+++ Source material +++

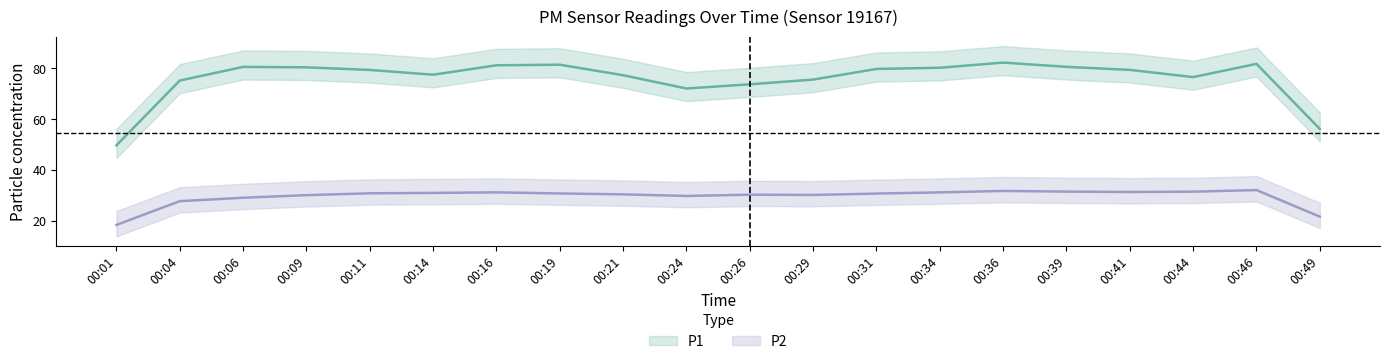

How many distinct data groups are displayed?

2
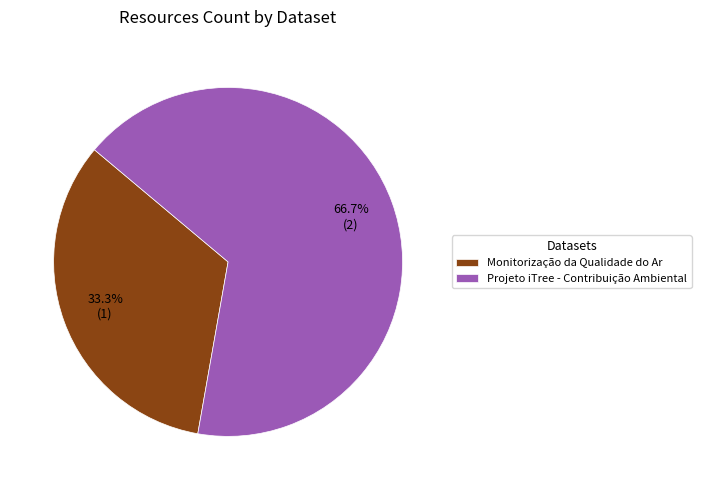

Combined, what portion of the pie is Monitorização da Qualidade do Ar and Projeto iTree - Contribuição Ambiental?

100.0%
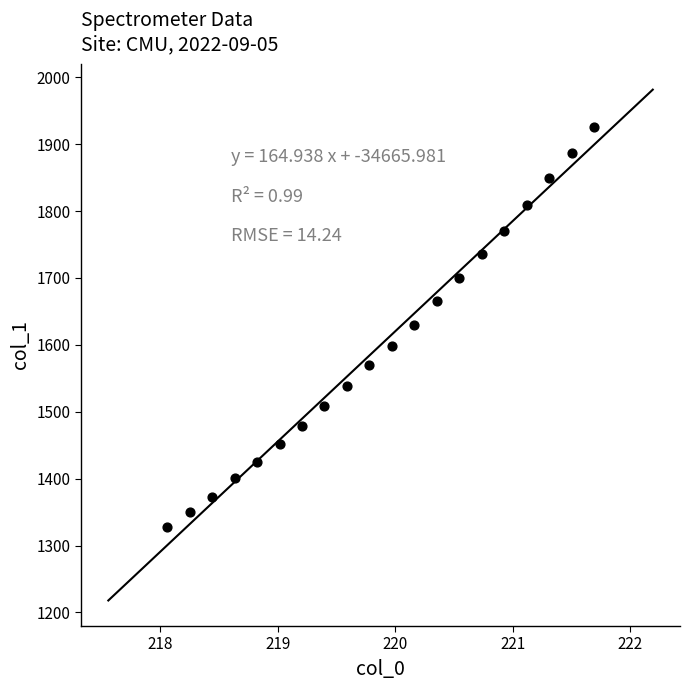

What is the range of X values (max minus min)?

3.6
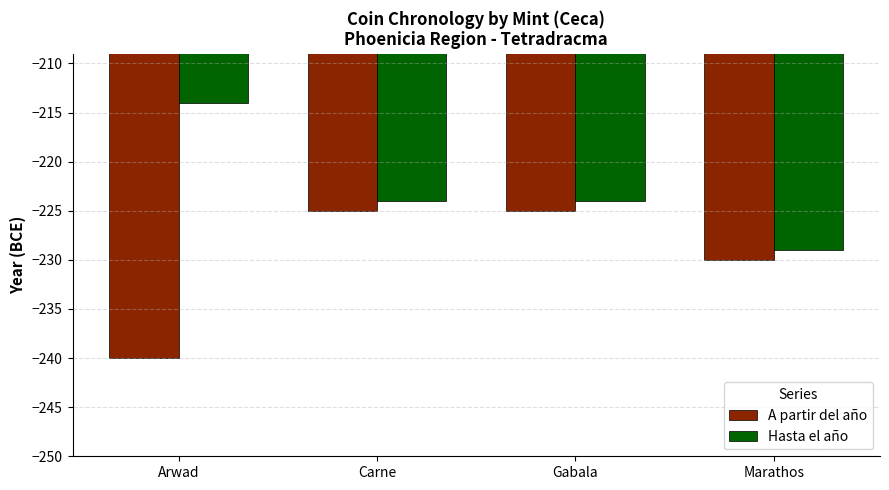

What is the total value across all series at Arwad?

-454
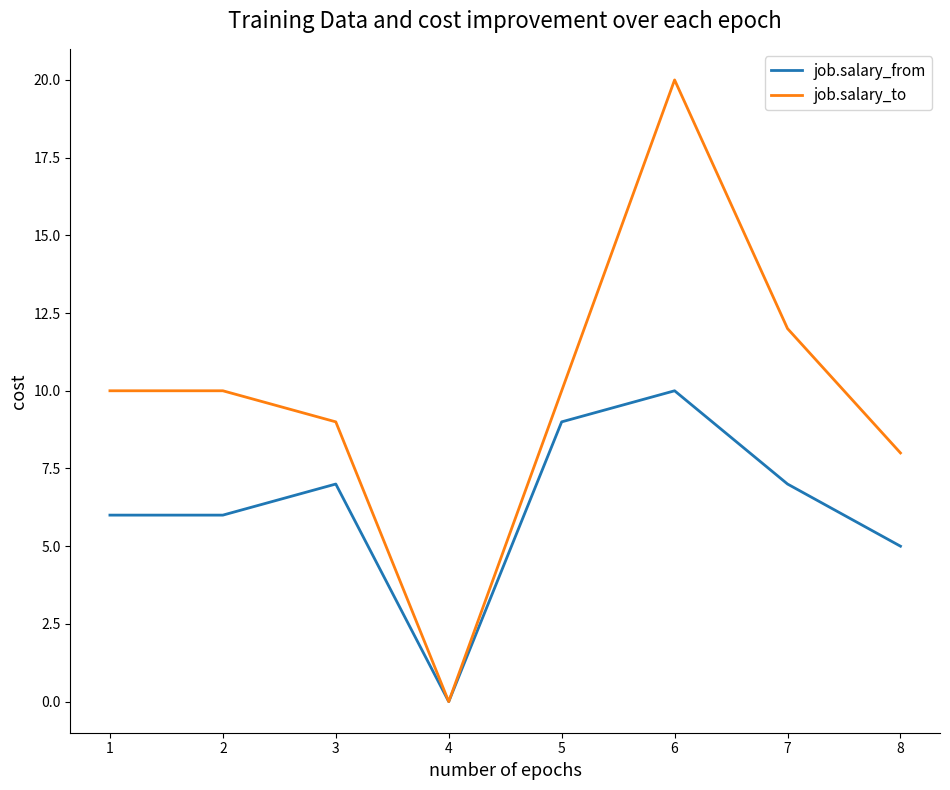

Between 3 and 6, which series saw the biggest shift?

job.salary_to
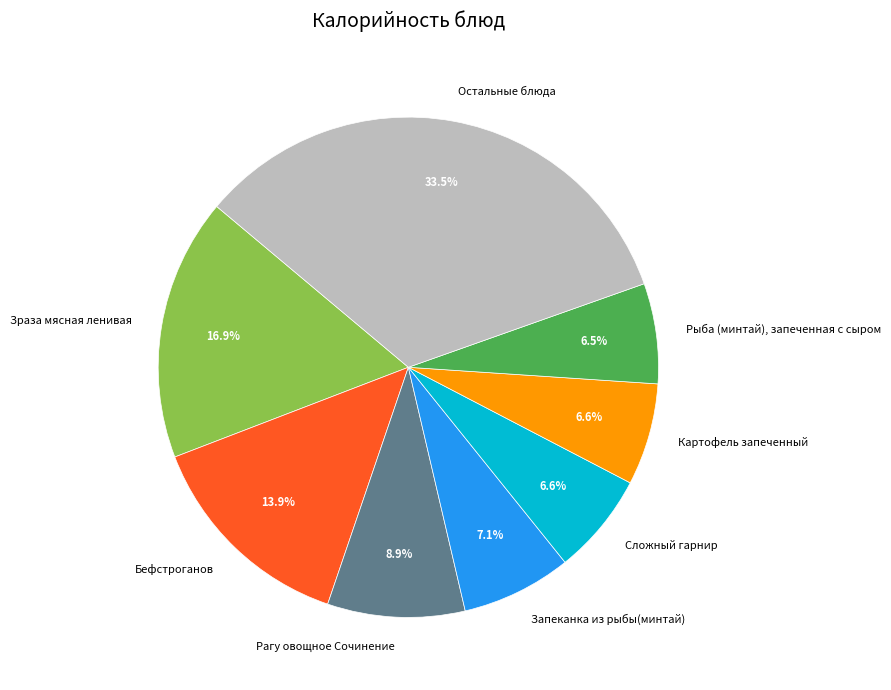

Count the number of slices in the pie.

8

+++

### Work instruction
Copy out every line of the data above word for word, leaving out the pictures.

### Answer to this problem
How many distinct data groups are displayed?

2

Combined, what portion of the pie is Monitorização da Qualidade do Ar and Projeto iTree - Contribuição Ambiental?

100.0%

What is the range of X values (max minus min)?

3.6

What is the total value across all series at Arwad?

-454

Between 3 and 6, which series saw the biggest shift?

job.salary_to

Count the number of slices in the pie.

8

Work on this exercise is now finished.